:: TEXTE CITÉ ::
À l'approche des élections, tout est bon pour accroître sa popularité. Pour de nombreux candidats de tout bord, cela passe par les réseaux sociaux et surtout TikTok. Comment s'y prennent-ils? Quels sont les risques de cette plateforme ?

Ils partagent leur quotidien, répondent à des questions, mettent en scène des sketchs et font même des petites chorégraphies… Nos politiques semblent s'amuser sur l'application TikTok, et ce, depuis un moment déjà.

Malgré les mises en garde autour des risques de détournement de données sensibles au bénéfice de la Chine, certains politiques ne se privent pas de l'utiliser, surtout à l'approche des élections.

Il est vrai que la tentation est trop grande, comme l'explique Xavier Degraux, formateur et consultant en réseaux sociaux et marketing de contenu. "Tous et toutes ont bien compris qu'il y avait une audience de masse. On parle de plus de 4 millions de Belges de plus de 18 ans, donc en mesure de voter à toutes les élections et pas seulement aux Européennes", rappelle-t-il.

Qui sont ceux qui font le buzz?

Le plus souvent cité reste Elio Di Rupo (PS), inscrit depuis 2020 sur la plateforme. Certaines vidéos postées par le ministre-président wallon font souvent plusieurs milliers, voire plusieurs centaines de milliers de vues. Avec plus de 153.000 abonnés, l'élu mise sur son capital sympathie.

Mais le président du PTB, Raoul Hedebouw, le bat en termes d'abonnés : ils sont 168.100. Il partage sur son compte ses sorties cash sur les plateaux de télévision ou à la Chambre, mais adresse aussi ses discours politiques à ses abonnés.

:: JEU DE DONNÉES ::
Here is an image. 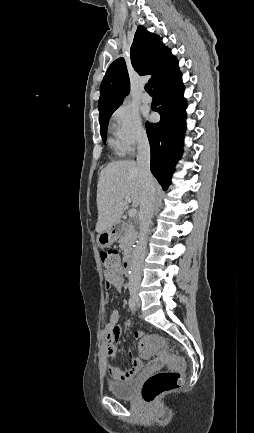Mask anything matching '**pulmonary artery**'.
Here are the masks:
<instances>
[{"instance_id":"obj_1","label":"pulmonary artery","mask_w":254,"mask_h":433,"mask_svg":"<svg viewBox=\"0 0 254 433\" xmlns=\"http://www.w3.org/2000/svg\"><path fill=\"white\" fill-rule=\"evenodd\" d=\"M142 102L145 103V104L150 103V102H151V98H150V96H149L148 94L144 93V94L142 95Z\"/></svg>"}]
</instances>
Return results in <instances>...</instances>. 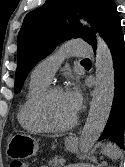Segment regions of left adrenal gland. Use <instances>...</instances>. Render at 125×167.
<instances>
[{"instance_id":"left-adrenal-gland-1","label":"left adrenal gland","mask_w":125,"mask_h":167,"mask_svg":"<svg viewBox=\"0 0 125 167\" xmlns=\"http://www.w3.org/2000/svg\"><path fill=\"white\" fill-rule=\"evenodd\" d=\"M103 166V164H99L97 167H102Z\"/></svg>"}]
</instances>
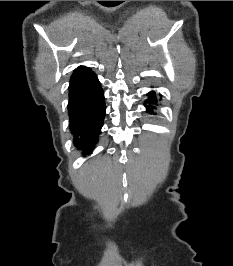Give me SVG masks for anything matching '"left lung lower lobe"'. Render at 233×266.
Wrapping results in <instances>:
<instances>
[{
  "mask_svg": "<svg viewBox=\"0 0 233 266\" xmlns=\"http://www.w3.org/2000/svg\"><path fill=\"white\" fill-rule=\"evenodd\" d=\"M148 96H149V98L146 100L145 104L150 103L149 105H146V108H147V112L152 114L153 109H155L156 107L152 106L151 104H153V103L156 104V102H157L156 93L154 91L149 92Z\"/></svg>",
  "mask_w": 233,
  "mask_h": 266,
  "instance_id": "1",
  "label": "left lung lower lobe"
}]
</instances>
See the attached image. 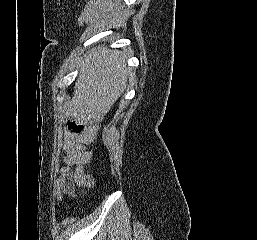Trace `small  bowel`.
I'll use <instances>...</instances> for the list:
<instances>
[{"label":"small bowel","instance_id":"obj_1","mask_svg":"<svg viewBox=\"0 0 257 240\" xmlns=\"http://www.w3.org/2000/svg\"><path fill=\"white\" fill-rule=\"evenodd\" d=\"M94 140V131L87 129L83 133L77 134L68 132L65 136L63 150L64 163L58 176V187L63 193L73 191L75 184L82 183L85 179L83 164L92 159L94 152L88 151L86 146ZM71 166H75L74 169Z\"/></svg>","mask_w":257,"mask_h":240}]
</instances>
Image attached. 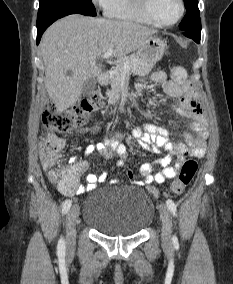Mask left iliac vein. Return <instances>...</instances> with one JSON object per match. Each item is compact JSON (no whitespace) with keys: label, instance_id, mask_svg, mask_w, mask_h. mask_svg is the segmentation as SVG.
<instances>
[{"label":"left iliac vein","instance_id":"1","mask_svg":"<svg viewBox=\"0 0 233 284\" xmlns=\"http://www.w3.org/2000/svg\"><path fill=\"white\" fill-rule=\"evenodd\" d=\"M159 210L162 221V243L164 245H170L172 233V217L169 209L164 204L160 205Z\"/></svg>","mask_w":233,"mask_h":284}]
</instances>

:: OBJECTIF ::
Répondez à ces questions sur le texte consacré aux politiques sur TikTok :
(a) Selon Xavier Degraux, combien de Belges de plus de 18 ans l'application touche-t-elle ?
(b) En quelle année Elio Di Rupo s'est-il inscrit sur la plateforme ?
(c) Combien d'abonnés Raoul Hedebouw compte-t-il ?
Les données ne servent pas pour ce travail.

:: CORRIGÉ ::
(a) Plus de 4 millions.
(b) En 2020.
(c) 168.100.